Ha : Ada hubungan dukungan keluarga terhadap proses penyembuhan

pada anggota keluarga dengan ODGJ (Orang Dengan Gangguan Jiwa)

diwilayah kerja Puskesmas Langsa Barat.


Ho : Tidak ada hubungan sikap dan dukungan keluarga terhadap proses

penyembuhan pada anggota keluarga dengan ODGJ (Orang Dengan

Gangguan Jiwa) diwilayah kerja Puskesmas Langsa Barat.
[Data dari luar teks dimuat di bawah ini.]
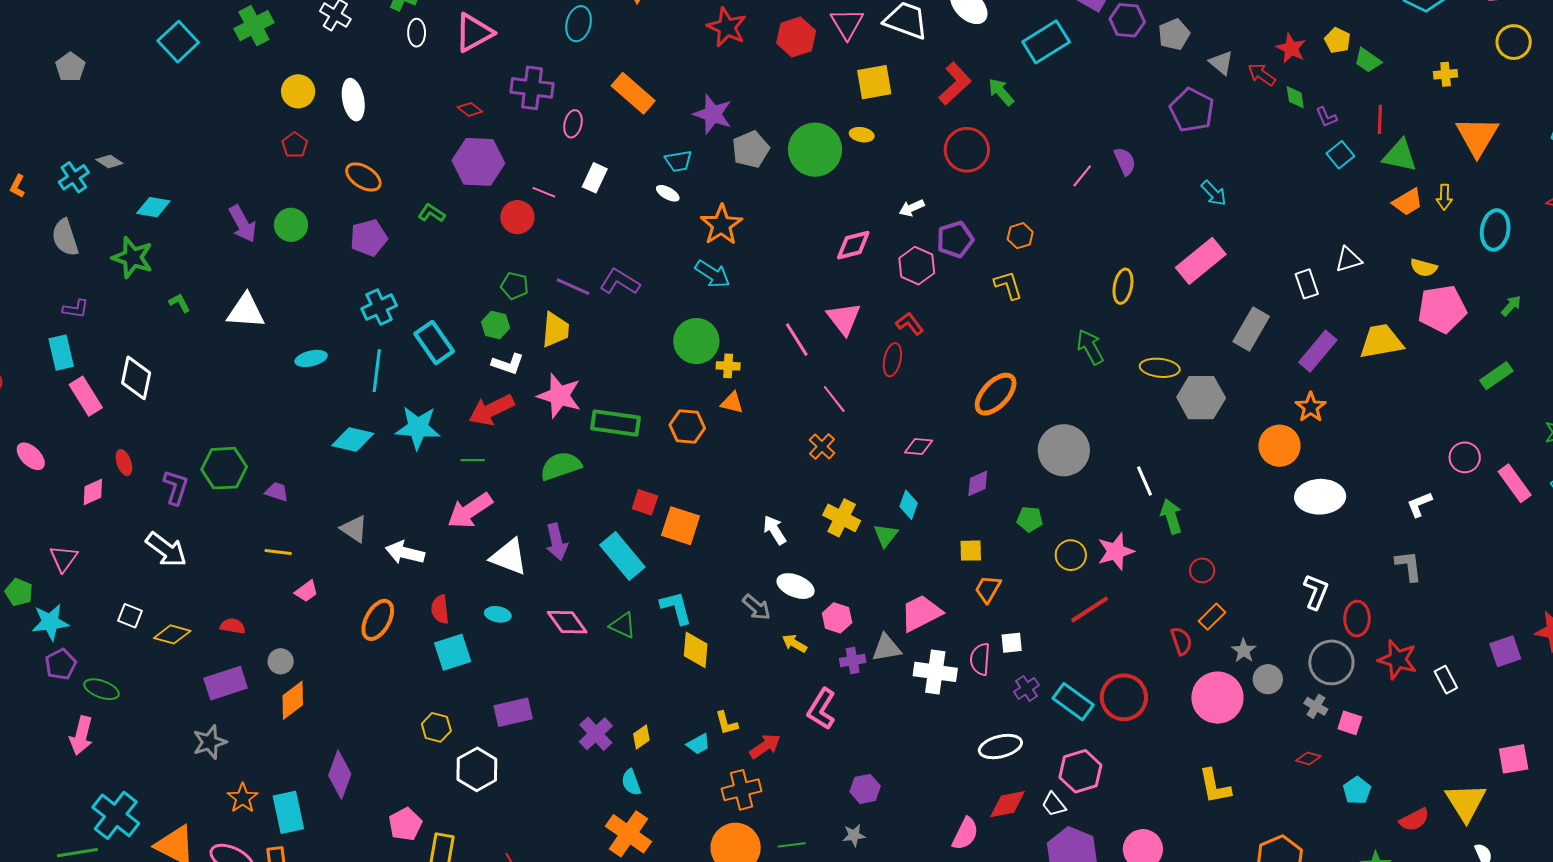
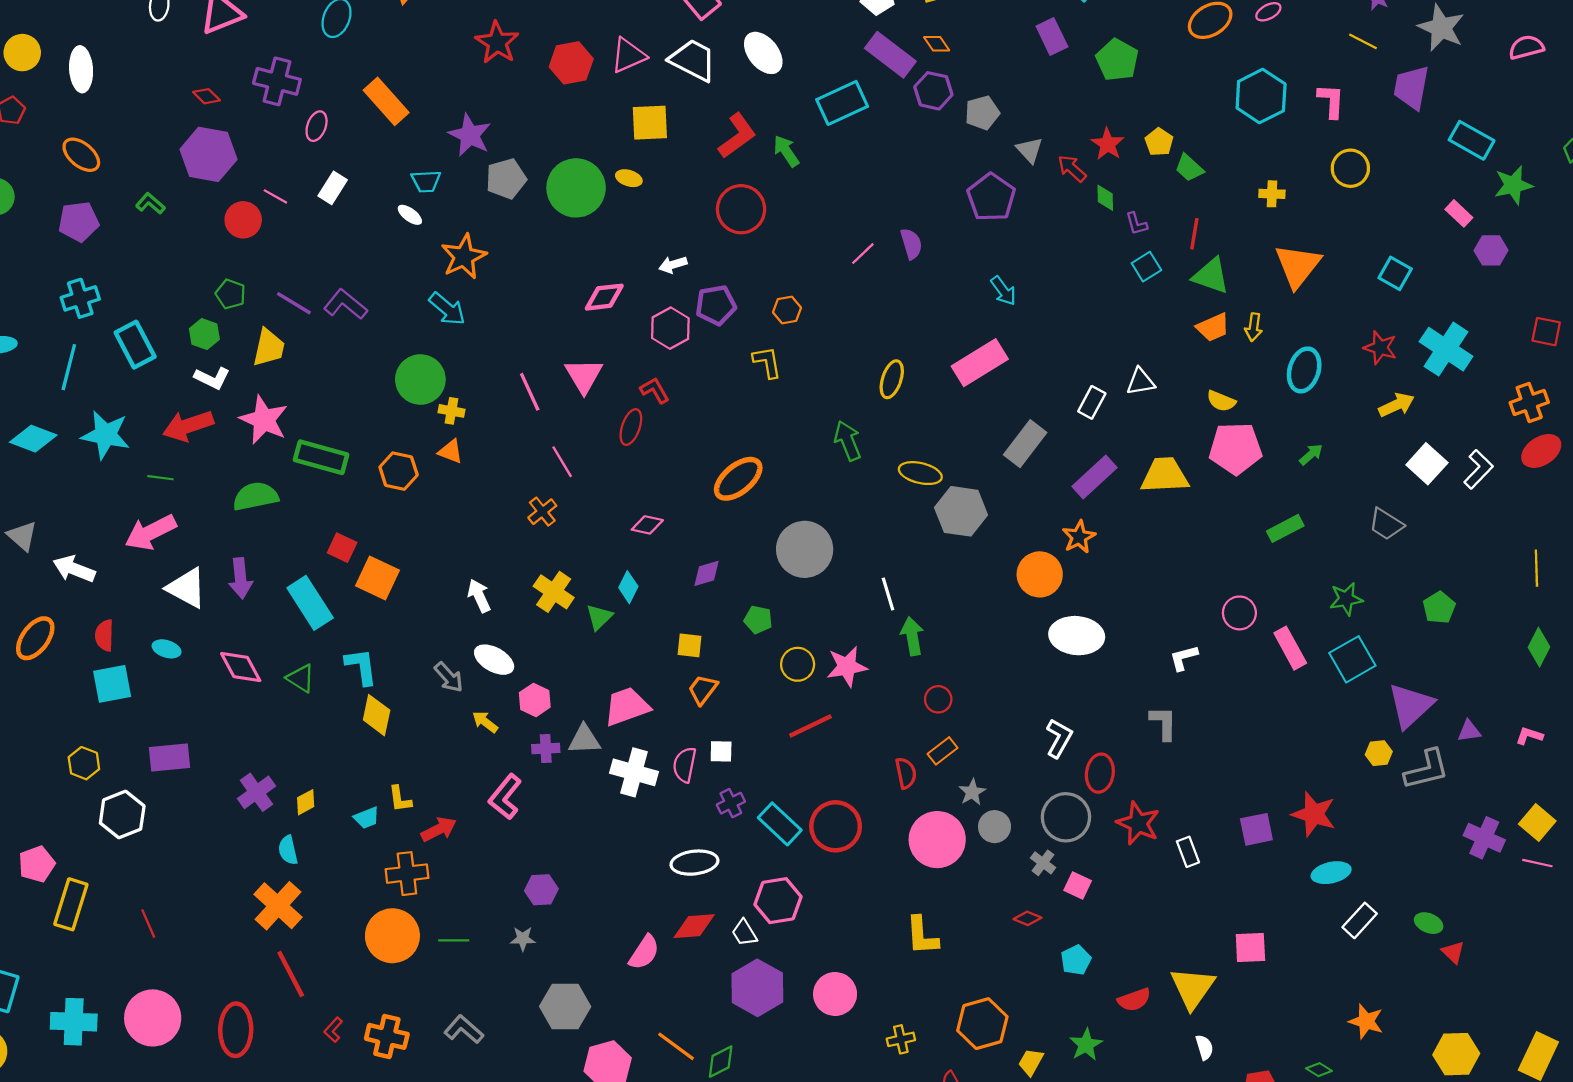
pink triangle: (847, 24) -> (628, 55), turned 30
white rectangle: (1307, 284) -> (1092, 402), turned 40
Ha : Ada hubungan sikap dan dukungan keluarga terhadap proses

penyembuhan pada anggota keluarga dengan ODGJ (Orang Dengan

Gangguan Jiwa) diwilayah kerja Puskesmas Langsa Barat.


1.4 Tujuan Penelitian
1.4.1 Tujuan Umum
Penelitian ini bertujuan untuk mengetahui hubungan sikap dan

dukungan keluarga terhadap proses penyembuhan pada anggota keluarga

dengan ODGJ (Orang Dengan Gangguan Jiwa) diwilayah kerja Puskesmas

Langsa Barat.
1.4.2 Tujuan Khusus

1.3.2.1 Mengidentifikasi sikap keluarga terhadap proses penyembuhan pada

anggota keluarga dengan ODGJ (Orang Dengan Gangguan Jiwa)

diwilayah kerja Puskesmas Langsa Barat.

1.3.2.2 Mengidentifikasi dukungan keluarga terhadap proses penyembuhan pada

anggota keluarga dengan ODGJ (Orang Dengan Gangguan Jiwa)
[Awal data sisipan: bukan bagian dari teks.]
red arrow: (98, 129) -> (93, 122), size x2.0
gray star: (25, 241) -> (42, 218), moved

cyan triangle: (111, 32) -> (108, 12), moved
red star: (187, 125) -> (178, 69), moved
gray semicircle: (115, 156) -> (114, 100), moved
diwilayah kerja Puskesmas Langsa Barat.


8

1.3.2.3 Mengidentifikasi hubungan sikap dan dukungan keluarga terhadap proses

penyembuhan pada anggota keluarga dengan ODGJ (Orang Dengan

Gangguan Jiwa) diwilayah kerja Puskesmas Langsa Barat.

1.4 Manfaat Penelitian

1.4.1 Keluarga

Sebagai bahan informasi bagi keluarga untuk meningkatkan

pengetahuan keluarga yang mempunyai anggota keluarga yang mengalami

gangguan jiwa, sehingga keluarga dapat bersikap dan memberikan

dukungan yang positif terhadap proses penyembuhan anggota keluarga

yang mengalami gangguan jiwa.

1.4.2 Institusi Pendidikan ( Stikes Cut Nyak Dhien )

Penelitian ini bermanfaat bagi institusi sebagai bahan referensi

dalam pengembangan kurikulum dan pelaksanaan kegiatan pengabdian

masyarakat, Sehingga meningkatkan taraf kesehatan masyarakat.

1.4.3 Lahan Penelitian ( Puskesmas Langsa Barat )

Hasil penelitian ini dapat dijadikan bahan kajian untuk

meningkatkan pelayanan kesehatan jiwa sehingga pelayanan untuk klien

dengan gangguan jiwa dapat lebih optimal.

1.4.4 Penelitian

Hasil penelitian yang diperoleh dapat dijadikan acuan bagi peneliti

berikutnya, untuk dikembangkan lebih luas lagi mencari faktor-faktor yang

dapat mempengaruhi proses penyembuhan klien gangguan jiwa.